Prohibited Professions
Employment contracts, partnership agreements, and related legal documents that restrain an attorney from representing clients are not enforceable, except for agreements regarding retirement benefits. Limited, reasonable restrictions may also be included in contracts for the sale of a law practice. § 3-505.6(a) Nebraska Supreme Court Rules.
Case settlements that limit an attorney’s ability to practice in the future are also unenforceable. § 3-505.6(b) Nebraska Supreme Court Rules.
Terminating an Employee
It is unclear whether terminating an employee will make a non-compete agreement unenforceable.
Burden of Proof
The party seeking to enforce a non-compete agreement has the burden of proving that the agreement is reasonable and necessary to protect a legitimate business interest. (Sec. Acceptance Corp. v. Brown (1960)).
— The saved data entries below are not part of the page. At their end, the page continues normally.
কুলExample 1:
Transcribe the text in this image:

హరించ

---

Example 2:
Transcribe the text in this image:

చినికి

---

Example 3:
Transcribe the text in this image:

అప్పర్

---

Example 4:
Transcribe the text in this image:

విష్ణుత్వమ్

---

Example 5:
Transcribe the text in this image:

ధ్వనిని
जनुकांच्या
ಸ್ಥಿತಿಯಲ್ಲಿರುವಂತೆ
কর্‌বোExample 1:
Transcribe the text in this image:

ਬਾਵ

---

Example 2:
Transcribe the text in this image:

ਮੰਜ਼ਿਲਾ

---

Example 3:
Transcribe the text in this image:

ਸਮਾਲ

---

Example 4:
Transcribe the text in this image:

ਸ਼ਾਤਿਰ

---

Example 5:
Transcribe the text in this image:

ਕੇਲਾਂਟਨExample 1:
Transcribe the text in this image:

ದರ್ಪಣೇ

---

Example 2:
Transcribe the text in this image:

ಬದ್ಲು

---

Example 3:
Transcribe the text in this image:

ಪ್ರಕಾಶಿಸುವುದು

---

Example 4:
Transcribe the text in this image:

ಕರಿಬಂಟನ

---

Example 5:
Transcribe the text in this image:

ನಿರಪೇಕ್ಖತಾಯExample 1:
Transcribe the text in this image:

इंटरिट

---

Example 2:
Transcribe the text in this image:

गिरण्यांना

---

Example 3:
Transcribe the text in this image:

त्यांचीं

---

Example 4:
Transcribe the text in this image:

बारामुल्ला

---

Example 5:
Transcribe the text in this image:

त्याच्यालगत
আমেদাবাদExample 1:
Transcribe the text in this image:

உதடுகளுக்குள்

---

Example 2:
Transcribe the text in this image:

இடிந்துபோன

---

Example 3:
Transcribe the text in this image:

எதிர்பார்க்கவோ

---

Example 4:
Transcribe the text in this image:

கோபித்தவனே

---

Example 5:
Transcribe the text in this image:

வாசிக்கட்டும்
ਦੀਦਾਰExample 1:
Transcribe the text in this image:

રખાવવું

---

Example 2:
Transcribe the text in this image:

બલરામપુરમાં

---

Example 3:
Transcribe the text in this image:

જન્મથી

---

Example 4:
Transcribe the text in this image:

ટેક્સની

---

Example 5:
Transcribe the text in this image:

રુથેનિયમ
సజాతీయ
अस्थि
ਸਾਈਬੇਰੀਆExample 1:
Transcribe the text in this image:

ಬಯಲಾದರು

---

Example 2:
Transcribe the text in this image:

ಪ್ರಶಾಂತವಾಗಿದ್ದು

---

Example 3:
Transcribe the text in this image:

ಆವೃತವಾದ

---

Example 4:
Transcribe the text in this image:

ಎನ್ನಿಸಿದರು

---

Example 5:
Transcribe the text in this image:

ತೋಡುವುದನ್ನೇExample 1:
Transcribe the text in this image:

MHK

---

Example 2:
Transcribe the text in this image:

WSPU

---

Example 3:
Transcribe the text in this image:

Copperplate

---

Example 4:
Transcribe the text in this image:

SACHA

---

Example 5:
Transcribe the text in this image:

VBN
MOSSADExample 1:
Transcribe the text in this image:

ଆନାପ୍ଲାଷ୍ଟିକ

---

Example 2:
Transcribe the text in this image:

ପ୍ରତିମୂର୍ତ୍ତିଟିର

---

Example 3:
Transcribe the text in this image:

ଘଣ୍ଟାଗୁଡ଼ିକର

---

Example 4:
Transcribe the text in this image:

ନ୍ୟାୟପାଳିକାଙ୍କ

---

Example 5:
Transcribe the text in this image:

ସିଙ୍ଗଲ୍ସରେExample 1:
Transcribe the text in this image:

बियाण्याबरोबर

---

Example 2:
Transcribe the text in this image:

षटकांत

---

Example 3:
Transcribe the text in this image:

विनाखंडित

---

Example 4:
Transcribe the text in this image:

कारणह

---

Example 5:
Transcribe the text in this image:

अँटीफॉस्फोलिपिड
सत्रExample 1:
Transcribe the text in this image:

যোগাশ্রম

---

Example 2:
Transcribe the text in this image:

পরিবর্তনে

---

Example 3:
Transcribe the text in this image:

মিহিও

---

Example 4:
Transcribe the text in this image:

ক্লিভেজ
Continued Employment (consideration)
Continued employment appears to be adequate consideration to enforce a non-compete agreement. (Sec. Acceptance Corp. v. Brown (1960)).
Maximum Term
There is no maximum term in statutes or case law. Nebraska courts evaluate the agreement as a whole and consider time alongside geographic limitation and scope of restraint.
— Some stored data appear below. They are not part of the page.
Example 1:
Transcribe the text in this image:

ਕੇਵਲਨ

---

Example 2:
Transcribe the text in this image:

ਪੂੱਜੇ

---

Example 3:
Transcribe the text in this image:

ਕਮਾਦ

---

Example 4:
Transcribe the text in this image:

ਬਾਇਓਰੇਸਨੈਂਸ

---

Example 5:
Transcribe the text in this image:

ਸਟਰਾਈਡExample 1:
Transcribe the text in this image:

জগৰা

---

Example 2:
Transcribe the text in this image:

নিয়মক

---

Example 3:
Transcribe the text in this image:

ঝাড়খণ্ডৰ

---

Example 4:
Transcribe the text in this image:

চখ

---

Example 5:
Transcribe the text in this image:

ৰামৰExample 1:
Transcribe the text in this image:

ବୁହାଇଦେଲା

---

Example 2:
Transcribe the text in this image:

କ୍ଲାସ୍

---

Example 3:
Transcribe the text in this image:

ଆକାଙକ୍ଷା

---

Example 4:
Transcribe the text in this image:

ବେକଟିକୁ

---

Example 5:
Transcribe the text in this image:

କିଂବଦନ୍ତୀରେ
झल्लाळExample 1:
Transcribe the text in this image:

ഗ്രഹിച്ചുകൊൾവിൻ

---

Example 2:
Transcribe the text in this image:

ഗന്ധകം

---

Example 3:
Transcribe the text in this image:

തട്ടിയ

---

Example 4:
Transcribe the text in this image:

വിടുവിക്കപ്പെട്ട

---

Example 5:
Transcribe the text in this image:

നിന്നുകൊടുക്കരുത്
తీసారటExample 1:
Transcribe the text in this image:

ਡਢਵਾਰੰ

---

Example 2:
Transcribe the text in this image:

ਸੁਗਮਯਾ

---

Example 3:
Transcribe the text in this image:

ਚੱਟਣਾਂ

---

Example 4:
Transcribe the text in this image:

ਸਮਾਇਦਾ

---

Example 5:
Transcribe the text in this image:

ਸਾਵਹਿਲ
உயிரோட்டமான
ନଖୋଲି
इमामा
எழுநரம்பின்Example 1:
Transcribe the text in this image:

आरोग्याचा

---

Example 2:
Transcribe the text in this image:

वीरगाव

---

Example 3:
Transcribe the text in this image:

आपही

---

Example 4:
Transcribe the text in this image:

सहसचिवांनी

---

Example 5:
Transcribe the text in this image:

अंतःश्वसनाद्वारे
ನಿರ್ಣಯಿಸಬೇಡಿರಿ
Agreements lasting one year have recently been upheld when they are limited to the employer’s former clients (C & L Indus., Inc. v. Kiviranta (2005)) or a limited geographic area ((H & R Block Tax Servs., Inc. v. Circle A Enterprises, Inc. (2005)) and stuck down when they are not (Unlimited Opportunity, Inc. v. Waadah (2015)).
Blue Penciling
Nebraska courts will not modify an unreasonable non-compete agreement to make it enforceable; the agreement will either be enforced as written or not enforced at all. CAE Vanguard, Inc. v. Newman (1994).